(Problem to solve): Every line in the entries that holds the word "lines" counts toward the answer, which should be a single number.

======== Extracted data

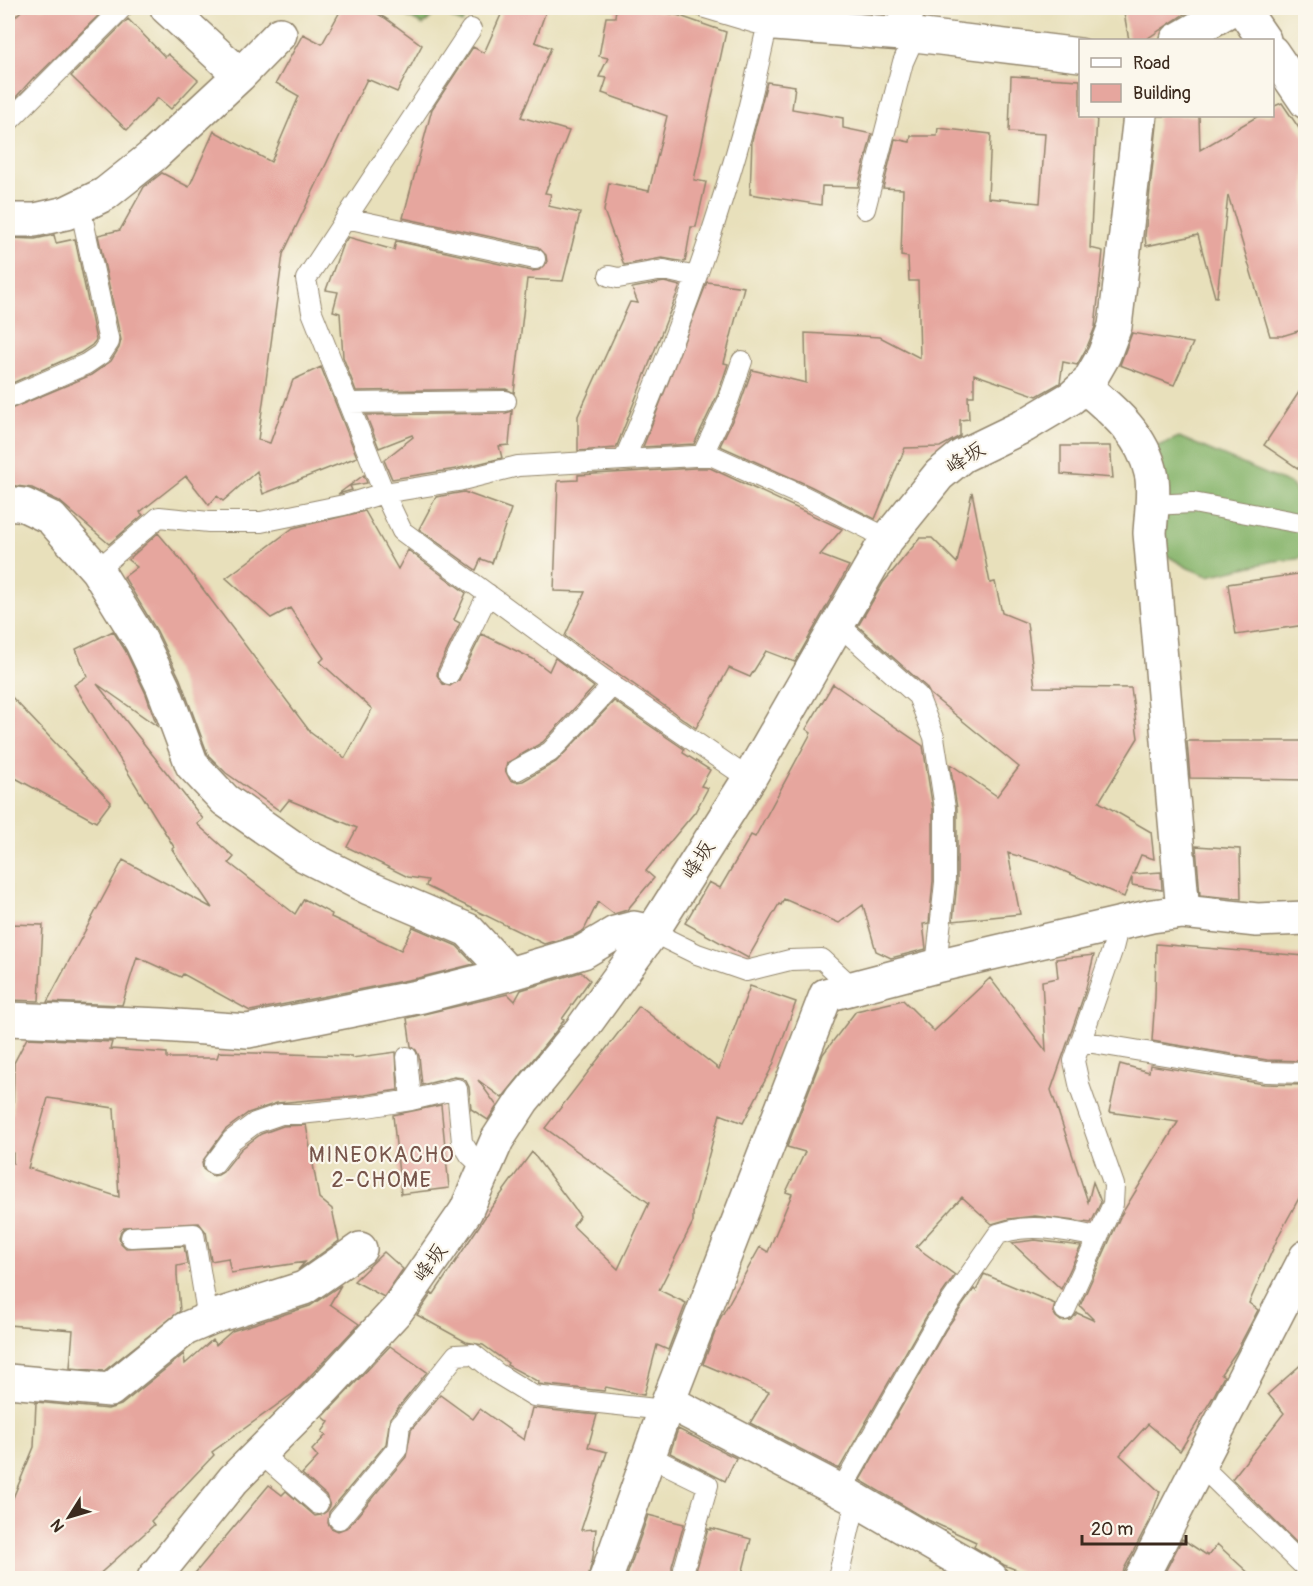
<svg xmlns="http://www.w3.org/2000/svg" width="1313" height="1586" viewBox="0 0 1313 1586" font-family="Pangolin,'Klee One',sans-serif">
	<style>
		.forest { fill: #88b56d; stroke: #627046; stroke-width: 1.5 }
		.building { fill: #e6a69e; fill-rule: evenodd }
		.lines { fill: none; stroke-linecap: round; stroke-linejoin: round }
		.lane-casing { stroke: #92856c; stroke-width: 22 }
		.street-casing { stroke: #92856c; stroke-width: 36 }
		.lane { stroke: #fff; stroke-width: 20 }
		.street { stroke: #fff; stroke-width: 33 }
		.labels { text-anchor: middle; stroke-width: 4.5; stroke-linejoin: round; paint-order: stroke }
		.street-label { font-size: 21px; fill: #3b2a1e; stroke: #fbf7ec }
		.neighbourhood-label { font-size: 22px; letter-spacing: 1.5px; fill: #77554b; stroke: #fbf7ec }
	</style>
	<rect width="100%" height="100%" fill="#fbf7ec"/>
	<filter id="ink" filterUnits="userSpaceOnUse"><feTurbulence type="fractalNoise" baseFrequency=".0167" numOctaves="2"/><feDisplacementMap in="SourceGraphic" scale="12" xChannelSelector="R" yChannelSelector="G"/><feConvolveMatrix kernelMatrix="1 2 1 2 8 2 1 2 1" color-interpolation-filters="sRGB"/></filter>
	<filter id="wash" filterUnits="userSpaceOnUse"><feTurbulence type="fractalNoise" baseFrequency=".008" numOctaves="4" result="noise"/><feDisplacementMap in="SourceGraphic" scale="24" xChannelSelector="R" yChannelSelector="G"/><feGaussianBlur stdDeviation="1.35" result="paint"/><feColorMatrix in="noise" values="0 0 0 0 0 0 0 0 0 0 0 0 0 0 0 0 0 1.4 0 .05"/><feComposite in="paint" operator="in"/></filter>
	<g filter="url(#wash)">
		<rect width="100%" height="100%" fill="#e8e0bb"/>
		<path class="forest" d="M391,8H472L462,23L438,11L423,25Z
			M1179,437L1292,485L1305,506V553L1298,559L1274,561L1208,576L1188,568L1159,551L1151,449Z"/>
		<g id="blocks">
			<path class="building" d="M24,8H106L35,78L34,77L8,106V24Z
				M342,8H367L385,18L422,45L397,92L367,79L283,254L258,440L270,443L293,380L321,367L357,457L263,494L257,471L223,501L217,496L209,505L186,476L140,512L143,515L109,544L59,501L32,488L8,485V410L91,375L111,361L119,348L121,340L98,235L120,230L144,187L162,173L189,187L214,131L271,162L299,96L276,83L303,34L322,44Z
				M504,8H547L535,42L551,48L521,117L569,131L545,193L551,194L548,206L580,213L563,281L527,279L514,393L506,389L356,391L343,357L340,313L333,311L338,292L326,290L342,246L348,237L394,250L396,241L532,271L539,270L547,262L546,255L538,247L403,218L432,109L473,47L484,53Z
				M616,8H643L677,15L726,32L694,180L706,182L696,227H691L685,262L662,258L624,265L604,211L609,183L649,191L667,116L602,93L607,78L599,77L608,58L599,56L606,17H615Z
				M1123,8H1193L1145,40H1129Z
				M128,19L165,57L168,54L198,80L171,109L158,98L127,130L71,76Z
				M1011,76L1080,80V116H1097L1090,248L1103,251L1095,327L1087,347L1077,365L1063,362L1060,383L1037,396L974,374V396H968L969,419L960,420V436L940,447L905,448L875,519L810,486L720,446L740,404L752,370L806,383L805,333L880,337L920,358L918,281H909L908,257L901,256L903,189L883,188L895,139L910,142L911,136H937L938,128L991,134L988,198L1040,203L1045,134L1009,132Z
				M767,82L795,86L792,109L843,118V128L872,134L858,187L822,186L821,205L750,194L752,140Z
				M1282,103L1305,137V329L1282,336H1270L1228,195L1217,297H1215L1198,235L1146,246L1145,236L1158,116H1199L1200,150L1258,116H1272V107Z
				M54,235L56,243L75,239L96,340L92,345L80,353L8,385V238L35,239Z
				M664,282L680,286L616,448L578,451V416L630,302L638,303L632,288Z
				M707,282L744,287L724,363L728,364L718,394L694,444L643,447Z
				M1132,333L1193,343L1174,385L1120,365Z
				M1305,383V473L1264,445Z
				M512,411L509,445L499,446L502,458L456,469L392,479L384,460L413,437L412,435L379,448L366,415L506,413Z
				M1061,446H1110L1113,478L1061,474Z
				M695,468H710L842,529L820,555L849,566L795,662L766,651L750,677L729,668L696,728L565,636L585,592L554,591L558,481L578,480V475Z
				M364,475L367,483L350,486L352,490L338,494Z
				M464,492L511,509L492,563L481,559L476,570L419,529L436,497Z
				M972,492L990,583L995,582L1002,613L1027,623L1035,687L1131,688L1138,738L1099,802L1151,832L1154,859L1141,855L1133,874L1161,872L1162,890L1132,885V877L1124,897L1052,866L1008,853L1020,914L953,921L957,882V808L950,764L997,796L1019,767L930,694L926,687L858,626L883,583L920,538H932L957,563Z
				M365,511L398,569L408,550L466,593L454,620L460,623L438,669L437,675L443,684L450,686L459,680L482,634L533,659L549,671L555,658L594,687L543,742L507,763L505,770L510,780L516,782L523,781L556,762L614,701L684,749L683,753L710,770L701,786L708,788L695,812L646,871L654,878L627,910L614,914L598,902L584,930L575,935L544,944L426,886L428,880L408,877L347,847L357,828L289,800L280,811L226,773L208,755L180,679L157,631L124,577L137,567L128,560L158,533L181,560L311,733L345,758L372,709L320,662L324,658L290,608L271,618L226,578L293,528Z
				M1305,573V625L1236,635L1228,584Z
				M113,631L125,650L146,694L157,726L97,684L203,819L197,824L234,857L229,863L295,914L304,899L332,914L331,917L401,950L413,927L457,946L474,964L418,978L250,1011L183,974L181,977L137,957L122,1005L47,1002L123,860L212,908L172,849L174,847L74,685L87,676L76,649Z
				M833,684L923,746L933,809V881L929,923L923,924L926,949L891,958L876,951L863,905L839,923L784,899L781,905L779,904L748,958L685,923L709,882L720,888L751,835L755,837L811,733L806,729Z
				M8,693L111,802L96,822L8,774Z
				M1187,741H1305V780L1190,778Z
				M1196,846L1240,849L1241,899L1200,895Z
				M8,924L43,925L39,1001L8,1000Z
				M1156,944L1305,956V1061L1267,1060L1152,1041L1155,998Z
				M1094,955L1085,992L1051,1090L1088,1202L1093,1182L1101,1202L1091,1223L1035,1216L1009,1219L992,1224L962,1197L916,1247L955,1275L926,1317L839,1469L750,1423L769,1392L703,1364L720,1319L760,1247L768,1252L792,1194L786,1192L805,1152L787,1147L823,1054L856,1011L903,1000L934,1031L990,978L1046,1051L1042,981L1058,978L1056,959Z
				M581,972L590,980L562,1019L564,1020L556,1031L502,1098L478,1080L497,1106L488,1120L471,1109L469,1087L466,1081L462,1078L454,1077L422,1085L419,1056L416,1050L411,1046L407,1018L508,994L515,1001L521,990Z
				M750,986L796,1002L773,1065L743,1123L720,1114L693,1213V1222L659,1290L686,1303L668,1350L657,1345L644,1395L606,1387L604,1391L538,1384L539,1382L507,1365L508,1363L483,1345L466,1342L417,1315L432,1293L434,1294L491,1208L532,1152L580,1216L573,1226L618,1269L649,1203L545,1128L639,1006L719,1069Z
				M27,1038L112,1042L110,1049L167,1053V1058H217L219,1052L352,1056V1058L396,1052L398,1090L365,1095L277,1103L248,1113L225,1130L202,1162L203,1169L212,1176L218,1175L223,1172L241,1149L261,1134L283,1126L306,1125L319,1198L332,1209L339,1241L298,1270L305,1262L231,1273L228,1258L211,1261L206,1232L199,1223L125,1227L121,1231L119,1237L121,1243L126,1248L184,1246L187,1264L177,1266V1275L180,1311L104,1371L70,1368L73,1330L8,1325V1161L13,1163V1153L8,1152V1112L13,1113L14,1063ZM48,1098L114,1108L119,1197L28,1168Z
				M1120,1064L1149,1072L1150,1065L1264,1084L1305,1085V1187L1280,1233L1249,1303L1258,1310L1236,1352L1221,1374L1224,1376L1213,1397L1180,1451L1148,1424L1120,1455L1160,1492L1150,1519L1124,1569L1122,1578H1037L1004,1565L974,1547L976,1542L928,1520L860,1480L946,1329L974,1289L976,1291L984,1274L1055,1304L1053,1312L1056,1317L1061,1321L1071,1320L1077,1313L1095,1321L1080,1306L1121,1215L1178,1122L1109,1112Z
				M441,1105L449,1188L401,1194L393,1115Z
				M1035,1240L1081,1246L1061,1289L1012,1243Z
				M384,1252L403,1269L384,1297L354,1281Z
				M341,1285L330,1304L359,1324L295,1392L212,1452L214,1455L151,1521L154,1525L95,1578H8V1510L34,1447L36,1402L108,1409L121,1405L184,1354L185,1364L212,1340L216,1345L232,1331L310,1306Z
				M390,1346L427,1372L390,1418L386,1444L329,1512L328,1523L331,1528L338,1531L348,1527L406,1457L411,1430L440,1395L473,1419L480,1409L524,1440L532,1408L597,1415L588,1447L607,1452L581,1530L596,1529L593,1557L588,1578H191L269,1485L282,1495L286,1491L315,1516L321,1515L327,1511L330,1506L326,1495L302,1474L318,1457L312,1450L326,1435L322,1432L329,1422L323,1417Z
				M1305,1361V1551L1232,1479L1284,1413L1268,1394Z
				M678,1429L736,1458L725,1481L670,1453Z
				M648,1515L684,1524L672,1566V1578H626Z
				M711,1528L751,1539L741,1578H696V1571L708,1529L711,1530Z
				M1182,1539L1208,1556L1217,1544L1254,1578H1162Z"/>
		</g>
	</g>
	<g filter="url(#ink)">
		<use href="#blocks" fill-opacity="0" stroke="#92856c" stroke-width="1.5"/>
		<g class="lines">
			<g class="lane-casing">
				<path id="lane" d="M705,8L755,23L775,24
					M471,29L306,279L312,312L384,493L402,531L603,679L749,779
					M8,122L122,8
					M865,209L903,62L915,35
					M346,218L535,259
					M609,276L618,278L664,270L696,277
					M8,398L86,364L101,354L109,342L80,206
					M348,403L506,401
					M702,456L729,399L742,361
					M624,460C671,352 713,239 744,125C753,92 760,57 768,23
					M1151,505L1193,503L1306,524
					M97,570L159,517L209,522H261L344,505L384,493L458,481L518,466L695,456H713L805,497L889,539
					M839,625L918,696L934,737L945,808V882L936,966
					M449,674L488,594
					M517,770L550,752L613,685
					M652,932L697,954L746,971L790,960L822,959L852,987
					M1081,1041L1266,1072L1306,1073
					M407,1057L411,1100
					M214,1164L232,1140L255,1123L281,1114H300L367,1107L411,1100L457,1089L462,1142L470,1155L485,1169
					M131,1237L194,1234L208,1319
					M1065,1310L1113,1204L1114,1185L1080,1088L1074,1061L1113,948L1116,936L1115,925
					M260,1453L318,1504
					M649,1456L708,1485L684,1569V1578
					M1200,1465L1306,1568
					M840,1492L936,1323L998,1234C1031,1222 1065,1231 1098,1237
					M339,1519L397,1449L400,1425L456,1355L473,1354L498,1374L534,1396L665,1410
					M838,1578L856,1500"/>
			</g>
			<g class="street-casing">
				<path id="street" d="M167,8L240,75
					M768,8L775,24L915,35L1080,55
					M1242,8L1264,40
					M902,34L908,8
					M1177,40L1233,8
					M1272,52L1306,102
					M8,219L12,220H35L66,213L105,194L154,155L240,75L280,34
					M1084,386C1112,410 1143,435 1151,473C1155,489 1151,516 1150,533L1183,912
					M8,503L24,505L51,518L97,570L141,641L163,687L192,765L225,800L304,855L369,888L468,930L509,974
					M8,1019L162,1025L248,1031L422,996L509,974L583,952L615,933L634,928L652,932
					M8,1381L110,1390L185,1329L213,1317L304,1288L360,1249
					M669,1402L848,1495L991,1578
					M154,1578L233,1480L325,1388L398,1309L466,1211L497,1140L523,1100L581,1030L652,932L749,779L885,542L939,475L962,456L1024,426L1071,398L1088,383L1104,355L1115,326L1140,116
					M606,1578L665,1410L826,995L936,966L1152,916L1183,912L1257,920L1306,918
					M1141,1578L1306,1257"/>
			</g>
			<use href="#lane" class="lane"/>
			<use href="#street" class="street"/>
		</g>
	</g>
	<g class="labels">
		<g class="street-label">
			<text transform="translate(965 458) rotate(-33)" y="7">峰坂</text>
			<text transform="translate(698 860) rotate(-58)" y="7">峰坂</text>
			<text transform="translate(430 1263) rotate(-55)" y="7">峰坂</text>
		</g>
		<g class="neighbourhood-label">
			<text x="382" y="1162">MINEOKACHO<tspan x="382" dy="25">2-CHOME</tspan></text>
		</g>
	</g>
	<rect width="1313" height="1586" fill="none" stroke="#fbf7ec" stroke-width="30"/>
	<rect x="1079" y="39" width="195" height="78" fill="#fbf7ec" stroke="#aea59a" stroke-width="1.5"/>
	<rect x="1091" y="58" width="30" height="9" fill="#ffffff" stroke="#aea59a" stroke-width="1.5"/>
	<text x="1133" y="69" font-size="18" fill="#3b2a1e">Road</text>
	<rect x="1091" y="84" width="30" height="18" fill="#e6a69e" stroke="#aea59a" stroke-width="1.5"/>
	<text x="1133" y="99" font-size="18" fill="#3b2a1e">Building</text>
	<g transform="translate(69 1517) rotate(233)" stroke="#fbf7ec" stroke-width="4.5" paint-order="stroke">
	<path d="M0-4.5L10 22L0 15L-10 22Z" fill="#3b2a1e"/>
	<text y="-9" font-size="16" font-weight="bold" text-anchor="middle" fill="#3b2a1e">N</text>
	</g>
	<path d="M1082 1535v9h104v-9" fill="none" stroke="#3b2a1e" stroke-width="3"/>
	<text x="1091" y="1535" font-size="18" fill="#3b2a1e" stroke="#fbf7ec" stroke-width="4.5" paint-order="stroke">20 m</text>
</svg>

================

(Solution for this problem): 2